Le titre de cet essai éclaire sans ambiguïté sur l'intention de Monique Canto-Sperber, directrice de recherche au CNRS. Ses réflexions ont été inspirées par un séminaire co-dirigé avec Ruwen Ogien. Depuis sa disparition en 2017 les menaces planant sur la liberté d'expression n'ont pas cessé et la philosophe qui avait dirigé et redressé l'ENS n'entend pas baisser les bras devant la situation dégradée du débat d'idées. Mais l'ouvrage n’est pas qu’un vaste état des lieux.
S’illusionnant sans doute sur la qualité du débat dans la France d’avant, l’auteure montre abondamment que les dérives de la liberté d’expression ont proliféré aujourd’hui. L'université, les réseaux sociaux et le monde des arts et du spectacle sont devenus les lieux où l'entrave au libre débat d'idées se constate le plus. L'université américaine a vu naître la pratique de l'obstruction du libre débat au prétexte de l’offense que subirait la minorité quelle qu’elle soit (ethnique — dite « raciale » aux États-Unis—, sexuelle, ou autre) et cette poussée de « cancelled culture » n’a pas manqué de se diffuser en France même, là où la liberté d’expression est tenue pour une valeur partagée. Les réseaux sociaux ont réussi à regrouper tous les fléaux contemporains : par exemple le harcèlement de collégiens et de lycéens, le chantage à la diffusion de photos pornographiques, les imprécations de l’extrémisme religieux et djihadiste, sans oublier la diffusion de thèses négationnistes à la Faurisson et tout un sinistre cortège de haines antisémites. Enfin la liberté d’expression des artistes a encore perdu une bataille quand par hypocrisie on a fait voiler des nus dans une exposition de sculpture ou décrocher une peinture classique d’une galerie de musée.

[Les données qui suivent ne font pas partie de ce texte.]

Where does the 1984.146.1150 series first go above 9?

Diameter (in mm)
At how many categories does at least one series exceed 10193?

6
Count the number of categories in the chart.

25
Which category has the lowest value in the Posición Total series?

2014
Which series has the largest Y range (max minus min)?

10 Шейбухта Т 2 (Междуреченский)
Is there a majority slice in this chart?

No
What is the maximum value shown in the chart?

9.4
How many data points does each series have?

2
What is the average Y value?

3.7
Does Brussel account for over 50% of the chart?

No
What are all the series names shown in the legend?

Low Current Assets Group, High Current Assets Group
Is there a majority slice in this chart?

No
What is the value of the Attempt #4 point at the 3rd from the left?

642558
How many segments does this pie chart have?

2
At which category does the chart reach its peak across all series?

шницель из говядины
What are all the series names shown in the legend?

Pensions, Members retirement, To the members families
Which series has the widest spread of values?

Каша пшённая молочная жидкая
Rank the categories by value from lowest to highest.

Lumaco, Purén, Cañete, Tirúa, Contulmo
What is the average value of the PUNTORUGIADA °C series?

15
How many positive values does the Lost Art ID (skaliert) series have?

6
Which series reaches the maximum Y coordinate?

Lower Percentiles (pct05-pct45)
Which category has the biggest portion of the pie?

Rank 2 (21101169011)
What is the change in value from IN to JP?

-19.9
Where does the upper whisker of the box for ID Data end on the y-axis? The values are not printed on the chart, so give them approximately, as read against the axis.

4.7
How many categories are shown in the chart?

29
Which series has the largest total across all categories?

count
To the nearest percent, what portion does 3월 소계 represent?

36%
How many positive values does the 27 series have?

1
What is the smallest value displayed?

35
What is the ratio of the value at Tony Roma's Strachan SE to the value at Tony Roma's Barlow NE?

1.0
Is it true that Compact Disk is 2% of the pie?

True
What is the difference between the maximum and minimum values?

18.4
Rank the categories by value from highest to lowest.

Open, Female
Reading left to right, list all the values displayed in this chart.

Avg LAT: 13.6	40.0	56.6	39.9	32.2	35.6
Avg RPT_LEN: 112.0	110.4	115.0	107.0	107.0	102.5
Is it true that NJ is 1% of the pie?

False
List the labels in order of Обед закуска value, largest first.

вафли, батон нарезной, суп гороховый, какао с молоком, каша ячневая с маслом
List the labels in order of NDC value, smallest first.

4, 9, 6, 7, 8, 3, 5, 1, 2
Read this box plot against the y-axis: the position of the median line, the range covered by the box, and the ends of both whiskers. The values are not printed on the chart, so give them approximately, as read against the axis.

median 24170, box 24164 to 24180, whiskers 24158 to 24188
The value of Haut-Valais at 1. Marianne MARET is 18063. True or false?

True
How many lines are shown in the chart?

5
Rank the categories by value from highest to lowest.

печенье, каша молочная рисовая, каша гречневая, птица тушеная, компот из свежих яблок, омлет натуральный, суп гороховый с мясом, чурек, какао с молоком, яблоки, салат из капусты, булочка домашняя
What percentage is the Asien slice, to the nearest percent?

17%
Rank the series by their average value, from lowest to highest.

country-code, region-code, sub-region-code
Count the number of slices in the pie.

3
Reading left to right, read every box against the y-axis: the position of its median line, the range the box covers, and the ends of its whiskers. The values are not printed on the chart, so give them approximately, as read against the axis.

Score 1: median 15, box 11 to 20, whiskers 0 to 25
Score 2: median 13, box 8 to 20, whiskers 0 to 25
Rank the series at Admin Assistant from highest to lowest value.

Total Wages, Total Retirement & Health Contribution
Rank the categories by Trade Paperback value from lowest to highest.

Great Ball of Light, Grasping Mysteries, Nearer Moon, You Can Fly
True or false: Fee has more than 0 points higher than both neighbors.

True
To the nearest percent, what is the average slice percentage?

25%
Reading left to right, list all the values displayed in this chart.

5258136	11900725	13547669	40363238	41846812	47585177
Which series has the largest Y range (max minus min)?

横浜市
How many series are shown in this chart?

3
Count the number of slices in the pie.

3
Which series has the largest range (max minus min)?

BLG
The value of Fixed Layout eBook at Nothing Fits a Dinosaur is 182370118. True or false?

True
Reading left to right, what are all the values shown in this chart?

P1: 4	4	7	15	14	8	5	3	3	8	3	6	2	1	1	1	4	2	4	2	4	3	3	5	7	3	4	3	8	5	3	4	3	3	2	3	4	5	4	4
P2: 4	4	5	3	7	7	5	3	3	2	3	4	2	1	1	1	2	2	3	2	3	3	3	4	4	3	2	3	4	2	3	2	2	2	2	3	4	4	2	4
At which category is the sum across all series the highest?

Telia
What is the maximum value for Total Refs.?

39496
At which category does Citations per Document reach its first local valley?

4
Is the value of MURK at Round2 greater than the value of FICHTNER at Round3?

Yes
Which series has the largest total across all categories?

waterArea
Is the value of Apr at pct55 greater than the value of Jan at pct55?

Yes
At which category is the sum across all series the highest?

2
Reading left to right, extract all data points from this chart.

Ces cas d’intolérance sont devenus si courants qu’on en oublie que la tolérance a été un long combat intellectuel mené dans « les pays libéraux » d’abord pour mettre fin aux conflits religieux. Aussi Monique Canto-Sperber rappelle superbement que la liberté de parole, la liberté de conscience, la liberté de la presse, et donc la tolérance, c’est intimement lié à l’histoire de notre pays —et de l’Europe en général— depuis la fin des Guerres de religion. La loi de 1881 a organisé cette liberté d’expression et tout un arsenal juridique permet depuis lors de garantir cette liberté et de sanctionner les délits. Apparemment cela ne suffit pas, et l’auteure nous invite à passer dans la résistance. Contre les dérives actuelles, elle lance un appel à résister : c’est-à-dire ne pas se laisser intimider par les comportements attentatoires à la libre conversation. Cela passe par l’humour et l’ironie, par l’engagement individuel autant que par la réglementation légale à mettre en place pour améliorer la bonne gouvernance des réseaux sociaux — sans oublier une intervention plus rapide de l'institution judiciaire.
• Monique Canto-Sperber : Sauver la liberté d'expression. Albin Michel, 2021, 330 pages.